About 60 residents put pen to ballot paper at a meeting on Monday night to select one neighbourhood watch to oversee Sanddrift East, Sanddrift West and Sanddrift North.
The two other options residents could have chosen were separate neighbourhood watches for Sanddrift East, Sanddrift West and Sanddrift North; or nine neighbourhood block watches with nine block captains on an executive committee.
Currently, there is one neighbourhood watch and one block watch operating in the area.
The meeting was called by the police and the Community Policing Forum sub-forum sector 4 after two groups in the area wanted to register a neighbourhood watch.
Milnerton station commander Brigadier Marius Stander explained that the problem with that was that neighbourhood watches’ boundaries could not overlap.
As of September 1, the Department of Community Safety changed the laws governing the establishment of neighbourhood watches. Now all neighbourhood watches need more comprehensive accreditation. Among other things, they have to clearly identify their operational boundaries and have a good relationship with the police and local CPF.
While many were gazing at the supermoon outside, the residents who met in the small hall at the Baptist church in Pringle Road were more interested in getting some straight answers about crime in their neighbourhood.

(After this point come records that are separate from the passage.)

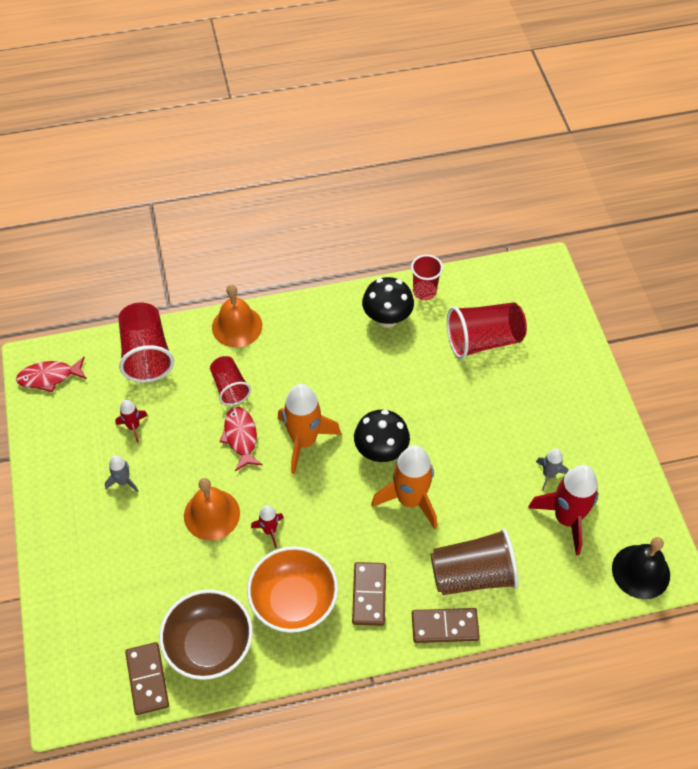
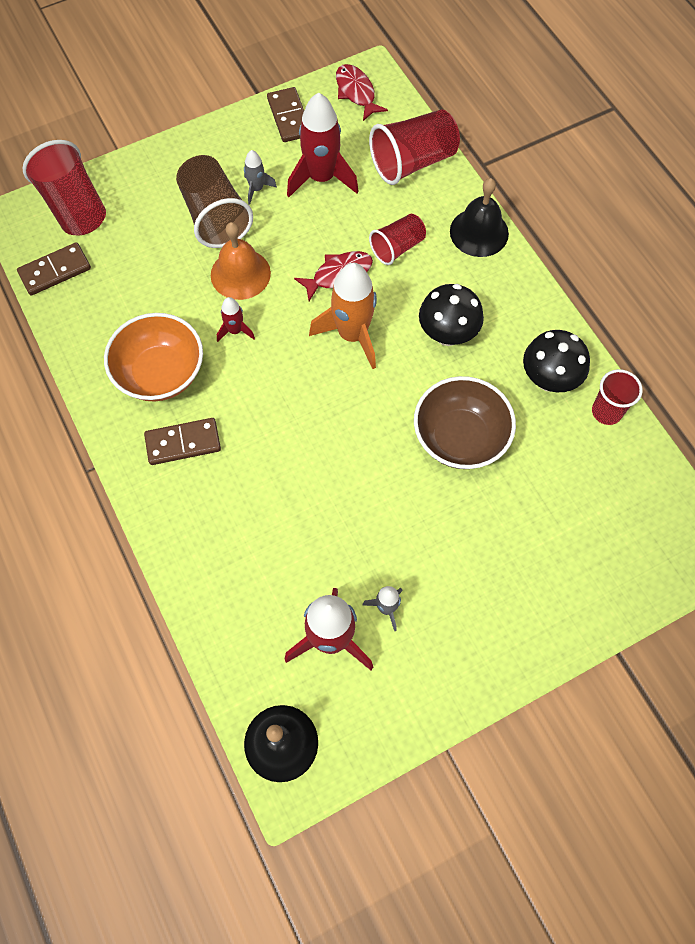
camera: 75 degrees right, 10 degrees up
(133, 427) = (321, 178): red rocket -> red rocket, size x2.03
(209, 645) = (98, 312): brown bowl -> brown bowl (460, 437)
(237, 326) = (479, 232): orange bell -> black bell
(381, 451) = (362, 414): black mushroom -> black mushroom (447, 334)
(410, 500) = (308, 458): orange rocket -> none
(445, 626) = (162, 527): brown domino -> brown domino (289, 117)
(472, 575) = (231, 544): brown cup -> brown cup (215, 216)
(483, 341) = (558, 495): red cup -> red cup (74, 207)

Brigadier Stander had his hands full as many complained about crime in the area and blamed power struggles for derailing community efforts to keep crime in check.
Brigadier Stander said that although the community was divided they shouldn’t forget they still had a common goal.
“We are actually one community, and we have one enemy and that’s crime. When I compare crime in this area to other areas, it’s actually very low, because no matter how much fighting there is amongst each other, you still see the common enemy and that is crime.”
The meeting grew tense as those for and against block watches gave their opinions. One resident said block watches were a great idea because you could patrol while you were “dropping your children at school or on your way to the shop”. Another countered that they did not benefit the whole community.
Sub-council sector 4 chairman Leslie Martch said the voting was only the first step in the process.
“The decision was made by the public to have one neighbourhood watch, now the next step would be an annual general meeting to elect community representatives for the watch,” he said.
The AGM was scheduled for the same venue on Monday December 5, at 7pm.
Brigadier Stander said the residents’ decision to go with one neighbourhood watch showed the community wanted to be unified.
“How you are going to structure this committee is your decision. All I ask is that you elect the right people and have representatives from all over the area,” he said.
On the Sanddrift Community Facebook page, William Mcnulty posted: “At least now we can all move forward from what was decided and get back to protecting our areas because we are all one now.”
Yolanda Webb posted that the meeting had been a “real eye opener”. “I thought our town was bad, but now I’ve seen it all. It’s supposed to be about trying to protect one another and our area. Very disheartening.”